Итак, мою банку пива нагло стырили, и мне пришлось тащиться через всю поляну за другой. К тому времени всем в лагере, кто
еще держался на ногах и тусовался вокруг костра, открылась страшная и горькая правда: гора пива почти полностью испарилась. Приказала долго жить. Не пройдет и часа, как байкеры, не позаботившиеся заблаговременно о заначках и тайниках, начнут мучиться нестерпимой жаждой. И вот тут-то могут возникнуть всякого рода неприятности… Вот почему Ангелы, успевшие кое-что заныкать и запрятать в укромных местах, громче всех кричали, что пришло время послать гонцов за пивом. Иначе им пришлось бы либо делиться своим припрятанным богатством, либо драться. Некоторые были слишком обкурены и обдолбаны, чтобы их волновала судьба пива, но костяк примерно из пятидесяти пьяниц, намеревавшихся колобродить всю ночь, организовал рабочий процесс сбора денег. Вообще-то жизнь в лагере была уже дезорганизована. Баргер затерялся где-то среди деревьев, и последняя надежда была на тех, кто еще толкался возле огня.
Тот факт, что все магазины в Бейсс Лейк были закрыты, не имел никакого значения. Тайни сказал, что у него есть «друг», который держит лавку вниз по хайвею. Он откроет магазин в любой час ночи, если кто-то подойдет к черному ходу и постучит в окно его спальни. Я внимательно слушал, потому что уже понял, кому придется отправляться за живительным продуктом. Полиция не позволила бы никому из Ангелов покинуть лагерь, а из всех не-Ангелов здесь были только я и один молодой парень, который забрел сюда раньше и никак не мог сообразить, как же теперь выбраться отсюда и добраться до дома. Пока он не заявил во всеуслышание, что не имеет к пробегу никакого отношения, все еще думали, что он чей-то друг, но на поверку вышло, что парень оказался «зайцем». Никто особо и не трепыхался, чтобы помочь ему выбраться из лагеря, но мальчик настаивал, что ему надо обязательно встретиться с какими-то друзьями, искавшими его на хайвее. Буквально на секунду он оказался рядом с Тайни у костра, и контраст был крышесносящим.

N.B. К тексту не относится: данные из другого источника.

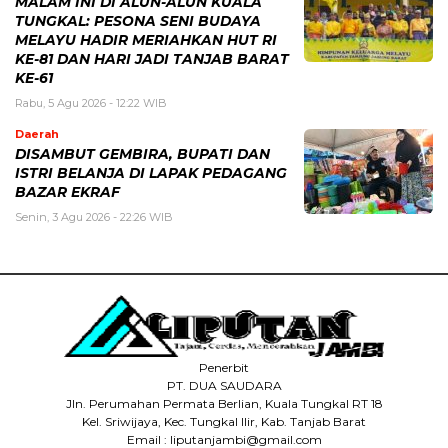
MALAM INI DI ALUN-ALUN KUALA
TUNGKAL: PESONA SENI BUDAYA
MELAYU HADIR MERIAHKAN HUT RI
KE-81 DAN HARI JADI TANJAB BARAT
KE-61
Rabu, 5 Agu 2026 - 12:22 WIB
Daerah
DISAMBUT GEMBIRA, BUPATI DAN
ISTRI BELANJA DI LAPAK PEDAGANG
BAZAR EKRAF
Senin, 3 Agu 2026 - 22:26 WIB
Penerbit
PT. DUA SAUDARA
Jln. Perumahan Permata Berlian, Kuala Tungkal RT 18
Kel. Sriwijaya, Kec. Tungkal Ilir, Kab. Tanjab Barat
Email : liputanjambi@gmail.com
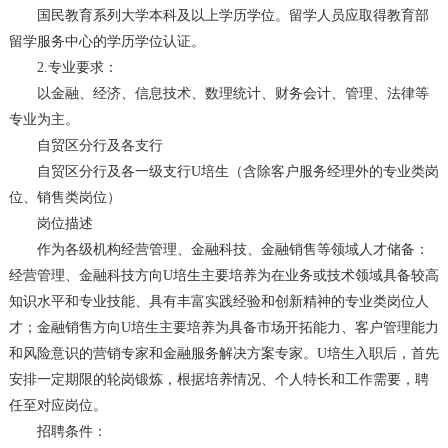
国民教育系列大学本科及以上学历学位。留学人员应取得教育部
留学服务中心的学历学位认证。
2.专业要求：
以金融、经济、信息技术、数理统计、财务会计、管理、法律等
专业为主。
自贸区分行及各支行
自贸区分行及各一级支行U培生（含除客户服务经理外的专业类岗
位、销售类岗位）
岗位描述
作为各级机构经营管理、金融科技、金融销售等领域人才储备：
经营管理、金融科技方向U培生主要培养为在业务或技术领域具备较高
知识水平和专业技能、具有丰富实践经验和创新精神的专业类岗位人
才；金融销售方向U培生主要培养为具备市场开拓能力、客户管理能力
和风险意识的营销专家和金融服务解决方案专家。U培生入职后，首先
安排一定期限的轮岗锻炼，根据培养情况、个人特长和工作需要，聘
任至对应岗位。
招聘条件：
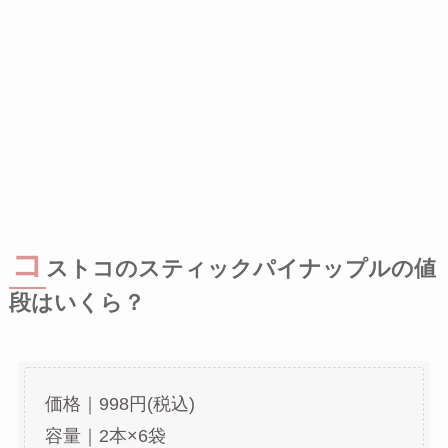
コ
ストコのスティックパイナップルの値
段はいくら？
価格｜998円(税込)
容量｜2本×6袋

Аккуратно подстриженный, чистенький паренек лет шестнадцати, в белой майке и спецовке, вдыхающий горный воздух в компании огромного порочного волосатого изгоя, познавшего все мыслимые и немыслимые виды разврата и носящего на своей куртке нашивку: «Дорога в рай для меня закрыта, ибо я уже отмотал свой срок в аду». Стоя рядом, они выглядели, словно фигуры на некой зловещей картине, словно портрет человекообразного животного, противостоящего самому себе в Судный день… как если бы из яйца с двойным желтком вылупились и цыпленок, и антилопа гну.